One insight this gives us is that the max windspeed for non-canceled flights appears much higher than the max windspeed for flights that were canceled. TWe can investigate this further:

In [None]:
print(df_cancel.HourlyWindSpeed_x.mean(), df_cancel.HourlyWindSpeed_x.median(), df_cancel.HourlyWindSpeed_x.max())
print(df_nocancel.HourlyWindSpeed_x.mean(), df_nocancel.HourlyWindSpeed_x.median(), df_nocancel.HourlyWindSpeed_x.max())

## Part 2: Network analysis

Last week, we started an exploratory analysis of this dataset, treating it as tabular data.

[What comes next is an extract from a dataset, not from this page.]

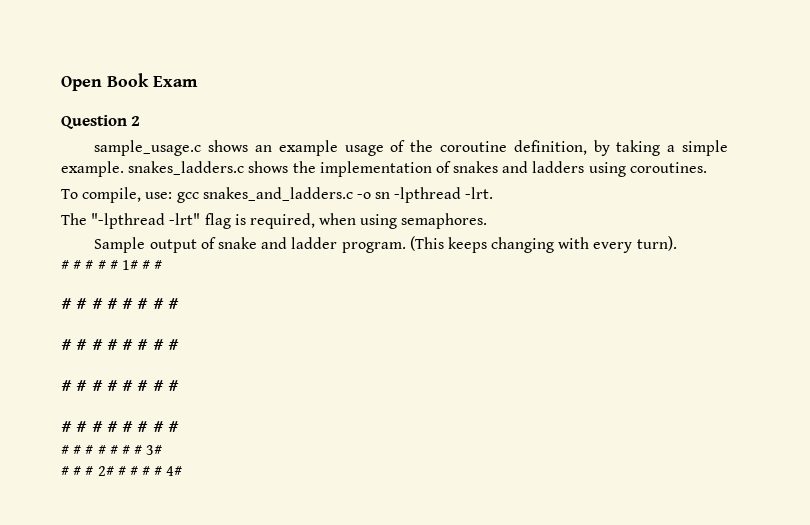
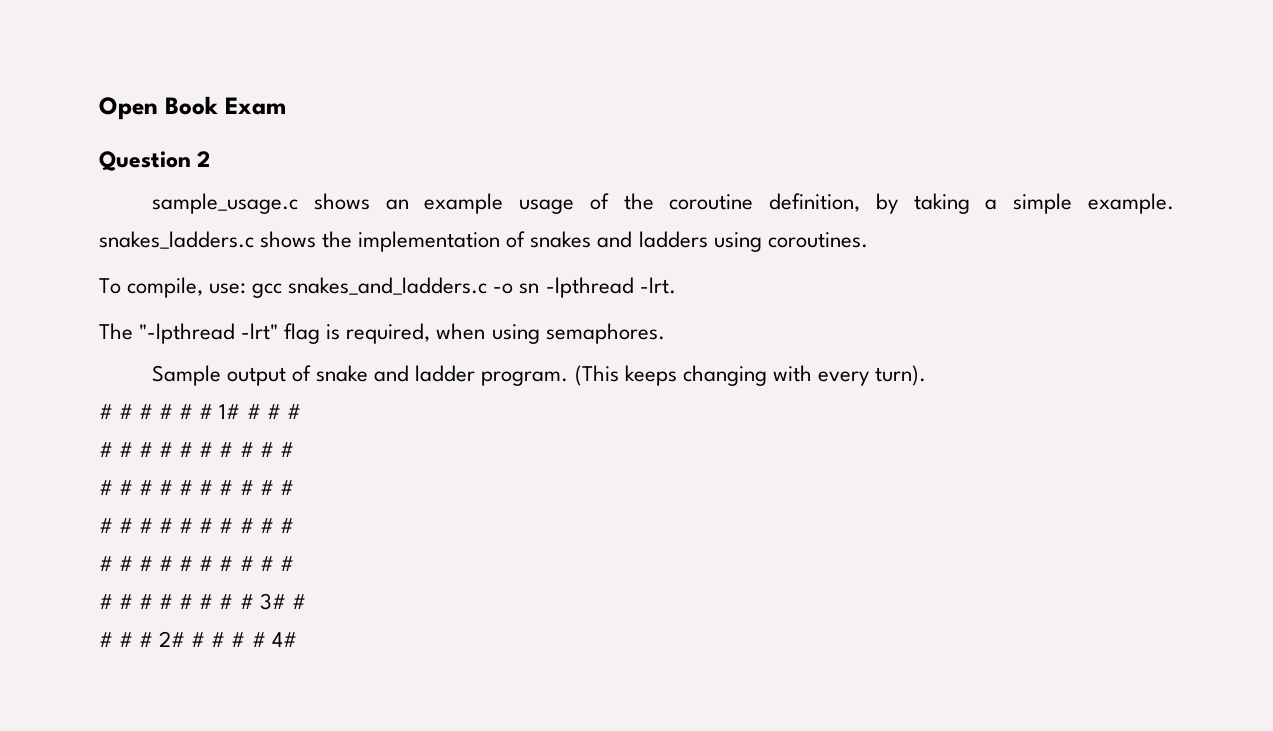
(118, 265) none -> [199,404,214,419] #
[61,298,179,310] [61,339,179,351] [61,380,179,392] [61,421,179,433] [61,445,143,455] // # # # # # # # # // # # # # # # # # // # # # # # # # # // # # # # # # # # // # # # # # # # -> [286,404,301,419] [99,442,294,457] [99,480,294,495] [99,518,294,533] [99,556,294,571] [99,594,254,609] # // # # # # # # # # # # // # # # # # # # # # # // # # # # # # # # # # // # # # # # # # # # # // # # # # # # # #
(163, 450) none -> [291,594,306,609] #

However there is also a graph or network aspect of this dataset—it's a "transportation network'. This week, we will explore that aspect.

First, let's calculate the number of flights on each "route", which is the number of flights that share an origin and destination airport:

In [None]:
num_flights = df.groupby(by=["origin_airport", "destination_airport"]).size()

num_flights.head()

Next, let's create a directed graph of the different routes.

In [None]:
pd.DataFrame(num_flights.reset_index()).dtypes

In [None]:
num_flights = num_flights.reset_index()

num_flights.columns = ['origin_airport','destination_airport','num_flights']

g = nx.DiGraph()

for _, edge in num_flights.iterrows():
    g.add_edge(edge['origin_airport'], edge['destination_airport'], weight=edge['num_flights'])


We can make a plot of the graph:

In [None]:
nx.draw(g)

Next, let's calculate the degree centrality and (weighted) betweenness centrality of each airport and create a data frame that includes the columns `airport`, `deg_cen`, and `bet_cen`:

In [None]:
deg_cen = nx.degree_centrality(g)

df_deg_cen = pd.DataFrame(deg_cen.items())
df_deg_cen.columns = ["airport", "deg_cen"]

df_deg_cen.head()

In [None]:
bet_cen = nx.betweenness_centrality(g, weight="weight")

df_bet_cen = pd.DataFrame(bet_cen.items())
df_bet_cen.columns = ["airport", "bet_cen"]

df_bet_cen.head()

In [None]:
df_bet_cen.set_index("airport", inplace=True)
df_deg_cen.set_index("airport", inplace=True)


net_stats = df_bet_cen
net_stats["deg_cen"] = df_deg_cen.deg_cen

net_stats.head()


Now, let's add our network statistics for each airport to data frame of flights:

In [None]:
net_stats.reset_index(inplace=True)

df_net_stats = df.merge(net_stats, left_on="origin_airport", right_on="airport")

df_net_stats["origin_bet_cen"] = df_net_stats["bet_cen"]
df_net_stats["origin_deg_cen"] = df_net_stats["deg_cen"]
df_net_stats.drop(["airport", "deg_cen", "bet_cen"], inplace=True, axis=1)

df_net_stats.head()

In [None]:
df_net_stats = df_net_stats.merge(net_stats, left_on="destination_airport", right_on="airport")

df_net_stats["destination_bet_cen"] = df_net_stats["bet_cen"]
df_net_stats["destination_deg_cen"] = df_net_stats["deg_cen"]
df_net_stats.drop(["airport", "deg_cen", "bet_cen"], inplace=True, axis=1)

df_net_stats.head()

Finally, let's calculate the correlations of our network statistics with our "departure delay" dependent variable:

In [None]:
df_net_stats[["arrival_delay", "destination_bet_cen","destination_deg_cen", "origin_bet_cen","origin_deg_cen"]].corr()

Can you conclude anything from these correlations?